El tiempo puso pronto a cada uno en su sitio. Frente a la negativa inicial de un Aznar al que en definitiva el pascualazo le evitaba un problema, la Sala Tercera del Tribunal Supremo optó por la línea garantista de García de Enterría, se cepilló la «doctrina de los actos políticos» inspirada por Fernando Ledesma y ordenó al Gobierno desclasificar los papeles del Cesid que poco después sirvieron de prueba de convicción para condenar a Barrionuevo y Vera a 10 años de cárcel por el secuestro de Marey.

Esta secuencia de acontecimientos fue tan demoledora para el prestigio de nuestra gallina de los huevos de oro que recuerdo bien cómo nada más ganar las elecciones Zapatero me explicó que había dado instrucciones para que los vocales promovidos por el PSOE al CGPJ apoyaran la candidatura de Cándido Conde- Pumpido para cubrir una de las vacantes del Constitucional frente a la de Pascual Sala.
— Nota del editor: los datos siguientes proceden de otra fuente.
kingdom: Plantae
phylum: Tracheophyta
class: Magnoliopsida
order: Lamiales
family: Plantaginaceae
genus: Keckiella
Su mensaje era inequívoco: apuesto por el magistrado que condenó a los GAL frente al magistrado que protegió a los GAL.

Sin embargo, ganó Sala y a Pumpido tuvo que darle el premio de consolación de la Fiscalía. Zapatero aprendió ese día -y no debió de resultarle difícil teniendo a Rubalcaba cerca- que él era rehén de ese pasado oprobioso del que quería desmarcarse puesto que, como expone Morris West en su novela La salamandra, en el seno del Estado se había engendrado ya un poder oculto, camaleónico y viscoso integrado por la secta de políticos, jueces, fiscales, policías y, por qué no decirlo, periodistas que habían hecho del progresismo la coartada para los más repelentes crímenes y abusos.

Pero Zapatero tampoco tuvo mucho por lo que entristecerse pues enseguida comprobó que el nuevo juez del TC estaba ante sus designios en el mismo primer tiempo de saludo que había adoptado durante el felipismo. Y como nadie puede decir que el pollo sea tonto, Pascual Sala se convirtió de hecho en el gran punto de apoyo jurídico de las dos operaciones en las que el presidente ha intentado engañar a todo el mundo al mismo tiempo en cuestiones de Estado: el Estatuto de Cataluña y el regreso de los proetarras a las instituciones.

La impostura de Sala asumiendo las tesis de los nacionalistas en compañía de ese personaje de chiste llamado Eugenio Gay, cuya mera presencia en escena indica lo bajo que ha llegado el Constitucional, fue el contrafuerte decisivo de las posiciones legalistas que permitió saldar el disparate con la patada hacia delante de las interpretaciones conformes. Zapatero salvaba la cara y Montilla la caradura; los nacionalistas podían declararse víctimas y el español continuar proscrito en los colegios. Faena perfecta. Firmado: Pascual Sala y cinco más.

La recompensa no podía ser otra que la Presidencia del tribunal desde la que acaba de repetir la jugada, también con Gay y otros cuatro monaguillos, ayudando a Zapatero y Rubalcaba a engañar al PP, cumplir durante un rato con el PNV y seguir jugando al palo y la zanahoria con ETA a costa de la memoria y dignidad de las víctimas. ¡Qué más da que en la carambola se haya llevado un buen trompazo el crédito y autoridad del Tribunal Supremo si la salamandra ya no habita allí!

¿Qué carne es más incomestible, la de la gallina vieja o la de la salamandra japonesa -Megalobatrachus Japonicus-, que puede llegar a medir un metro ochenta? Mire, Pascual, usted podrá seguir acumulando fechorías pero no logrará irse de rositas. Porque ya que insiste en cobijarse bajo la bóveda de lo «sacrosanto» y lo «sagrado», le repetiré lo que le dije hace 15 años: «Usted, delegado gubernativo en el poder judicial, ministro felipista para el Tribunal Supremo, trujimán del PSOE en el Tribunal de Conflictos… usted ha sido el sumo sacerdote, el oficiante máximo de esta comunión con ruedas de molino, y ya se sabe que cuanto más totalizadora, irracional y opresiva es una iglesia, mayor placer compensatorio produce el sacrilegio contra sus prelados».

Por Pedro J. Ramírez, director de El Mundo.